- _WORK INSTRUCTIONS_
Could you restate every record below word for word?

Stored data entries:
··········
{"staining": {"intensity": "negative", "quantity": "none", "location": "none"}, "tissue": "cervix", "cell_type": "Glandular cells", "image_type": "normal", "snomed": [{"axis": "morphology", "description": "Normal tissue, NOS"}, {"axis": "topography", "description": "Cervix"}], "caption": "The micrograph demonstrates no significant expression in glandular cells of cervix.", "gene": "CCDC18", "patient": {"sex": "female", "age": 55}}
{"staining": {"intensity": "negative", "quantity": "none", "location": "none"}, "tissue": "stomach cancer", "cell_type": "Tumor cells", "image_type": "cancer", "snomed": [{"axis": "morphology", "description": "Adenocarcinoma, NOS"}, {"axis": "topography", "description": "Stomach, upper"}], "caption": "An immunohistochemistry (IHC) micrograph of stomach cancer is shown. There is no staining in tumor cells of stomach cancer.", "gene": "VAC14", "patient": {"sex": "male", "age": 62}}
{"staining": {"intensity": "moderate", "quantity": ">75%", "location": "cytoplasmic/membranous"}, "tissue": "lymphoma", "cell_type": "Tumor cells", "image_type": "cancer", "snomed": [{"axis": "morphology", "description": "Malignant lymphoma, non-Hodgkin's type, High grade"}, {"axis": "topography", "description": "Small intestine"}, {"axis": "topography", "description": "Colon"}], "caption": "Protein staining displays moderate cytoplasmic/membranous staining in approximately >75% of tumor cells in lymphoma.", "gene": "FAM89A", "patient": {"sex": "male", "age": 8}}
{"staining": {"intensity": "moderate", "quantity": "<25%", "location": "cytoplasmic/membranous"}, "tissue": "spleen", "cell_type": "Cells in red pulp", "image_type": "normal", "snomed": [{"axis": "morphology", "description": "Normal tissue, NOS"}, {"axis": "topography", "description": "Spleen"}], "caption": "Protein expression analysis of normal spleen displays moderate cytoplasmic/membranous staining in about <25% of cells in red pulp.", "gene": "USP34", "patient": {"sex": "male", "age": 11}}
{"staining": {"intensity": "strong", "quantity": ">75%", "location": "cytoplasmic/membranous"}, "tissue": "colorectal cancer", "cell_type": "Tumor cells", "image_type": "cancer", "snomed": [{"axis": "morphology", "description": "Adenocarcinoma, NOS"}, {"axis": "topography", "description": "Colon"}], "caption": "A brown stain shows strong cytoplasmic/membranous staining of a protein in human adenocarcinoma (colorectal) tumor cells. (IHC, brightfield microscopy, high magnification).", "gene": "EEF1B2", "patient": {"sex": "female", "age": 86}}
··········
- _WRITTEN SOLUTION_
{"staining": {"intensity": "negative", "quantity": "none", "location": "none"}, "tissue": "cervix", "cell_type": "Glandular cells", "image_type": "normal", "snomed": [{"axis": "morphology", "description": "Normal tissue, NOS"}, {"axis": "topography", "description": "Cervix"}], "caption": "The micrograph demonstrates no significant expression in glandular cells of cervix.", "gene": "CCDC18", "patient": {"sex": "female", "age": 55}}
{"staining": {"intensity": "negative", "quantity": "none", "location": "none"}, "tissue": "stomach cancer", "cell_type": "Tumor cells", "image_type": "cancer", "snomed": [{"axis": "morphology", "description": "Adenocarcinoma, NOS"}, {"axis": "topography", "description": "Stomach, upper"}], "caption": "An immunohistochemistry (IHC) micrograph of stomach cancer is shown. There is no staining in tumor cells of stomach cancer.", "gene": "VAC14", "patient": {"sex": "male", "age": 62}}
{"staining": {"intensity": "moderate", "quantity": ">75%", "location": "cytoplasmic/membranous"}, "tissue": "lymphoma", "cell_type": "Tumor cells", "image_type": "cancer", "snomed": [{"axis": "morphology", "description": "Malignant lymphoma, non-Hodgkin's type, High grade"}, {"axis": "topography", "description": "Small intestine"}, {"axis": "topography", "description": "Colon"}], "caption": "Protein staining displays moderate cytoplasmic/membranous staining in approximately >75% of tumor cells in lymphoma.", "gene": "FAM89A", "patient": {"sex": "male", "age": 8}}
{"staining": {"intensity": "moderate", "quantity": "<25%", "location": "cytoplasmic/membranous"}, "tissue": "spleen", "cell_type": "Cells in red pulp", "image_type": "normal", "snomed": [{"axis": "morphology", "description": "Normal tissue, NOS"}, {"axis": "topography", "description": "Spleen"}], "caption": "Protein expression analysis of normal spleen displays moderate cytoplasmic/membranous staining in about <25% of cells in red pulp.", "gene": "USP34", "patient": {"sex": "male", "age": 11}}
{"staining": {"intensity": "strong", "quantity": ">75%", "location": "cytoplasmic/membranous"}, "tissue": "colorectal cancer", "cell_type": "Tumor cells", "image_type": "cancer", "snomed": [{"axis": "morphology", "description": "Adenocarcinoma, NOS"}, {"axis": "topography", "description": "Colon"}], "caption": "A brown stain shows strong cytoplasmic/membranous staining of a protein in human adenocarcinoma (colorectal) tumor cells. (IHC, brightfield microscopy, high magnification).", "gene": "EEF1B2", "patient": {"sex": "female", "age": 86}}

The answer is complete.